Chinese equities opened deeply negative on Monday as the controversy around the future of Evergrande, a large Chinese property developer on the verge of defaulting on its $300bn debt, is increasing. Some analysts have called it ‘China’s LTCM moment’, referencing the 1998 collapse of a hedge fund which cascaded into a widespread panic in Asian markets.

Firstly, we don’t anticipate that China will let the company fail. A managed unwinding of assets seems a much more probable outcome. Even if the Chinese state takes a ‘moral hazard’ approach, allowing an outright collapse, known contagion risk should be much lower than in 1998, unless western hedge funds have a large, leveraged and stealthy exposure in the Chinese firm and have ignored the warnings of the past few months.

However topical, the problem is still near the bottom of most investors’ concerns about the Chinese economy. Starting with equities, the crackdown on tech has caused the Hang Seng China (Chinese large caps trading in Hong Kong) to drop 30% from its peak in February, leaving China with no firms in the world’s top ten list in market capitalisation.

Then there is the problem of the economic slowdown. Last week’s data on retail sales, industrial production, and capital expenditure came in significantly below expectations. Retail sales in particular registered their slowest year-on-year growth since before 1995, ex-lockdown.

The arrhythmias in the Chinese economy are also reverberating across the world. Costs to transport goods from China to the rest of the world have risen anywhere from three to nine times since pre-pandemic, exacerbating inflation pressures across developed nations.
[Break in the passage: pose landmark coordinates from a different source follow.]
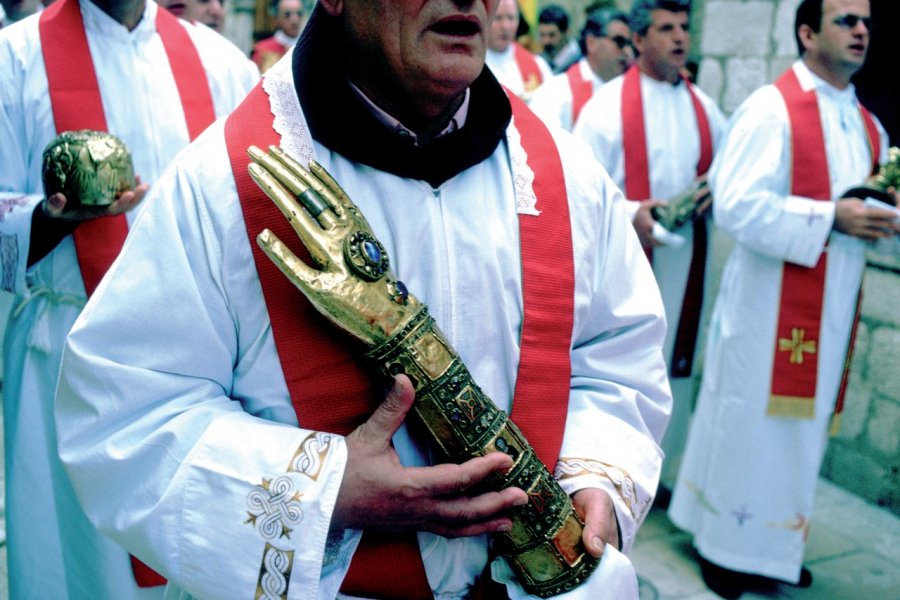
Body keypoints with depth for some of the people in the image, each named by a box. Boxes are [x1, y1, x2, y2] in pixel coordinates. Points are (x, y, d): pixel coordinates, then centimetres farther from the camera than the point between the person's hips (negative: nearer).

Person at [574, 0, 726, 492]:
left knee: (674, 365, 11)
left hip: (685, 261, 5)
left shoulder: (704, 108, 11)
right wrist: (631, 216, -22)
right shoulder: (607, 105, -5)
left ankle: (662, 470, 26)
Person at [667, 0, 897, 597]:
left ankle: (774, 539, 30)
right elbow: (737, 206, -21)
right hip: (770, 304, -7)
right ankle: (724, 542, 21)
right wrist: (830, 218, -22)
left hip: (831, 307, 7)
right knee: (750, 418, 3)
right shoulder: (772, 109, -11)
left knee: (803, 420, 14)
Topping the list is the US’s hard stance which did not change along with the occupant of the White House. Trade pressures have not abated and Beijing expressed its unease with the new AUKUS agreement which is set to increase western military firepower in South Asia.

Any of these problems taken in isolation may be solvable. Seen in confluence, investors get a very clear picture that the world’s second-biggest economy, the leading global manufacturing and shipping hub, is experiencing difficulties as it transitions to a more consumer-centric economy and prepares to receive a global nod as the super-power of the East.